A spokesperson for the IOC tells Quartz that British reports of heavy-handedness in brand protection were not in line with their policy or intention. “Corporate sponsorship provides essential support for competing athletes and contributes to the overall success of the Games,” the spokesperson explains. “Put simply, without the support of our official commercial partners, the Games would not be able to happen.”
How did it get to this? You have to go back 32 years. “The commercial watershed for the Olympics was Los Angeles in 1984,” Stephen Wagg, professor of school of sports at Leeds Beckett University, tells Quartz.
There wasn’t much enthusiasm to host the 1984 Olympics, as a result of the political and financial disasters of its predecessors. In fact, only two cities officially bid to host the summer Games: New York and Los Angeles. In the end, the US chose Los Angeles and it became the host city by default.
Peter Ueberroth, recently the chairman of the US Olympic Committee, was the architect behind the 1984 Olympics, driving through some of the biggest changes in the Olympics’ financial history. The 1984 Games were the first not to be entirely sponsored by the government, giving room for Ueberroth to meld public money with corporate sponsors. The unprecedented corporate sponsorship and private fundraising earned Ueberroth a spot on Time’s Man of the Year list.
In fact, according to The Games: A Global History of the Olympics, the LA Games are only one of the 17 Olympic tournaments held between WWII and 2012 to make a profit (paywall). Athens spent $16 billion to host the 2004 Games—which helped contribute to its sovereign debt crisis—and this is what it looks like today. No wonder Boston wanted nothing to do with the 2024 Games.

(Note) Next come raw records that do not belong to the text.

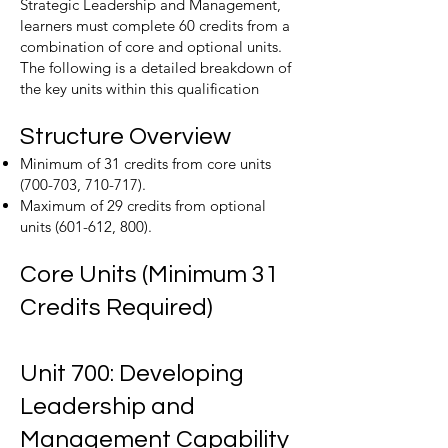
Strategic Leadership and Management,
learners must complete 60 credits from a
combination of core and optional units.
The following is a detailed breakdown of
the key units within this qualification
Structure Overview
Minimum of 31 credits from core units
(700-703, 710-717).
Maximum of 29 credits from optional
units (601-612, 800).
Core Units (Minimum 31
Credits Required)
Unit 700: Developing
Leadership and
Management Capability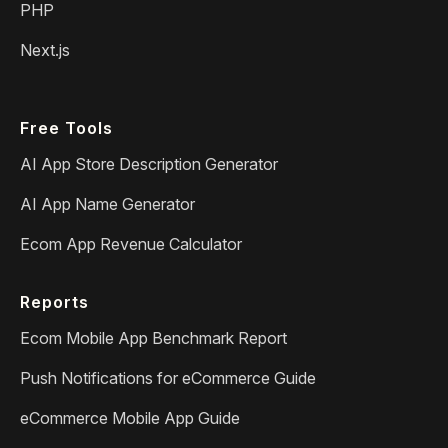
PHP
Next.js
Free Tools
AI App Store Description Generator
AI App Name Generator
Ecom App Revenue Calculator
Reports
Ecom Mobile App Benchmark Report
Push Notifications for eCommerce Guide
eCommerce Mobile App Guide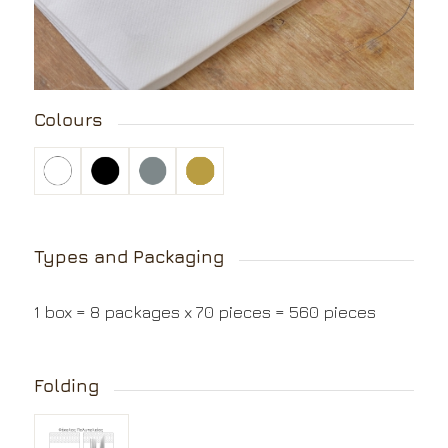
Colours
Types and Packaging
1 box = 8 packages x 70 pieces = 560 pieces
Folding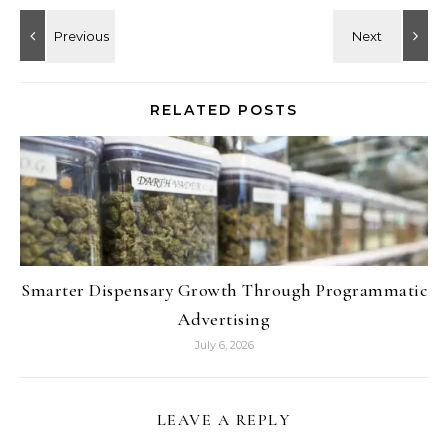
RELATED POSTS
Smarter Dispensary Growth Through Programmatic
Advertising
July 6, 2026
LEAVE A REPLY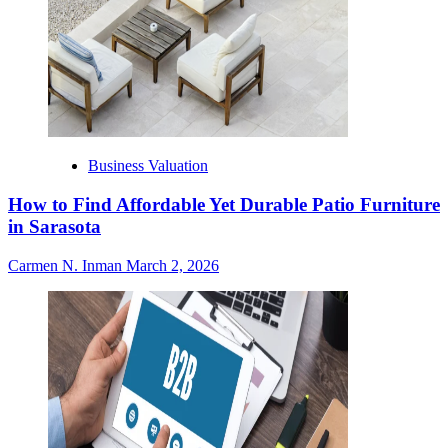
Business Valuation
How to Find Affordable Yet Durable Patio Furniture
in Sarasota
Carmen N. Inman
March 2, 2026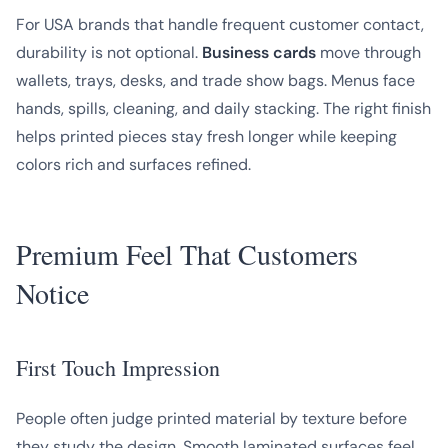
For USA brands that handle frequent customer contact,
durability is not optional.
Business cards
move through
wallets, trays, desks, and trade show bags. Menus face
hands, spills, cleaning, and daily stacking. The right finish
helps printed pieces stay fresh longer while keeping
colors rich and surfaces refined.
Premium Feel That Customers
Notice
First Touch Impression
People often judge printed material by texture before
they study the design. Smooth laminated surfaces feel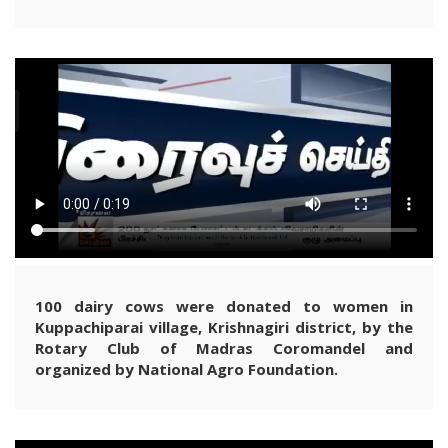
100 dairy cows were donated to women in
Kuppachiparai village, Krishnagiri district, by the
Rotary Club of Madras Coromandel and
organized by National Agro Foundation.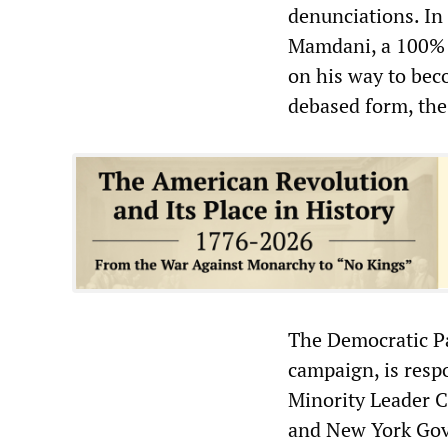
denunciations. In
Mamdani, a 100% 
on his way to bec
debased form, the b
The Democratic Pa
campaign, is respo
Minority Leader C
and New York Gov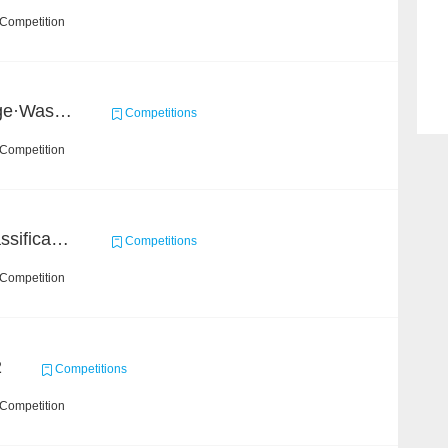
 Competition
2020 Haihua AI Challenge·Waste Sorting Task 2
Competitions
 Competition
High-Energy Particle Classification Challenge
Competitions
 Competition
2
Competitions
 Competition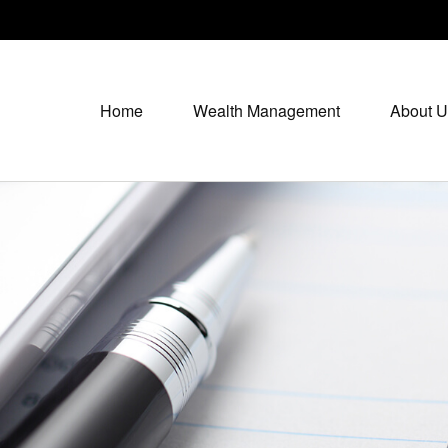
Home
Wealth Management
About U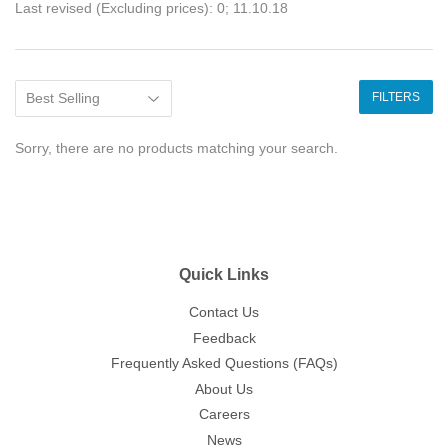
Last revised (Excluding prices): 0; 11.10.18
FILTERS
Sorry, there are no products matching your search.
Quick Links
Contact Us
Feedback
Frequently Asked Questions (FAQs)
About Us
Careers
News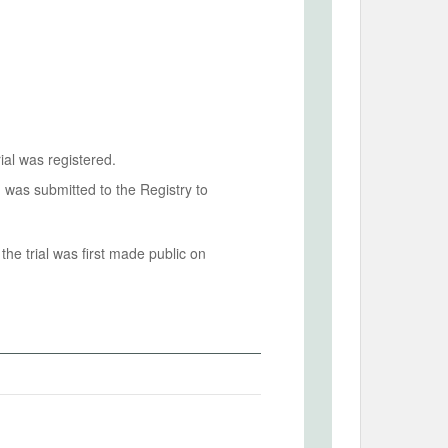
ial was registered.
n was submitted to the Registry to
he trial was first made public on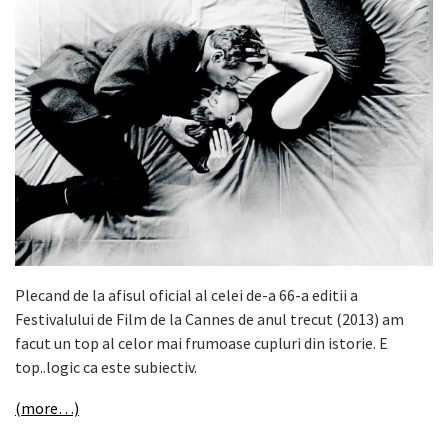
Plecand de la afisul oficial al celei de-a 66-a editii a
Festivalului de Film de la Cannes de anul trecut (2013) am
facut un top al celor mai frumoase cupluri din istorie. E
top..logic ca este subiectiv.
(more…)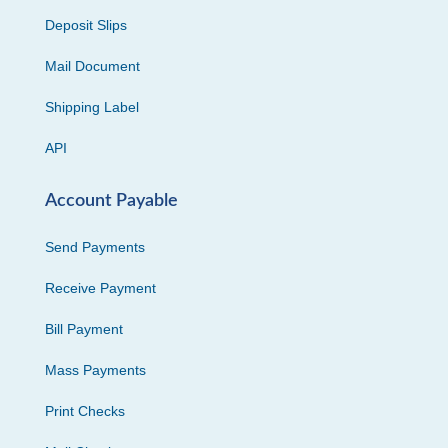
Deposit Slips
Mail Document
Shipping Label
API
Account Payable
Send Payments
Receive Payment
Bill Payment
Mass Payments
Print Checks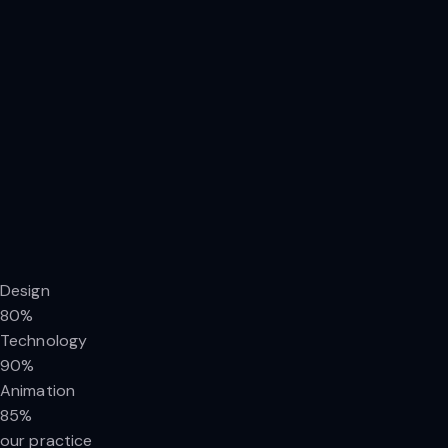
Design
80%
Technology
90%
Animation
85%
our practice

Unsurprisingly, others were keen to follow LA’s blueprint, which went on to establish a pattern, according to Wagg, where the Olympic games could only proceed with elaborate corporate sponsorship. With the cost of staging the Olympics steadily rising since the early 1970s (pdf), the need for corporate sponsorship is higher than it’s ever been. But this growth in corporate sponsorship has been matched with the “curtailment of civil liberties,” Wagg says. “The people putting money in would want protection for their investment.”
Strangely enough, while most people would be up in arms over the militarization of public space in everyday life, many hold on to the rationale that it’s all worth it in the end to be part of hosting the best Olympics ever.
And now it’s Rio’s turn to see if it’s all worth it.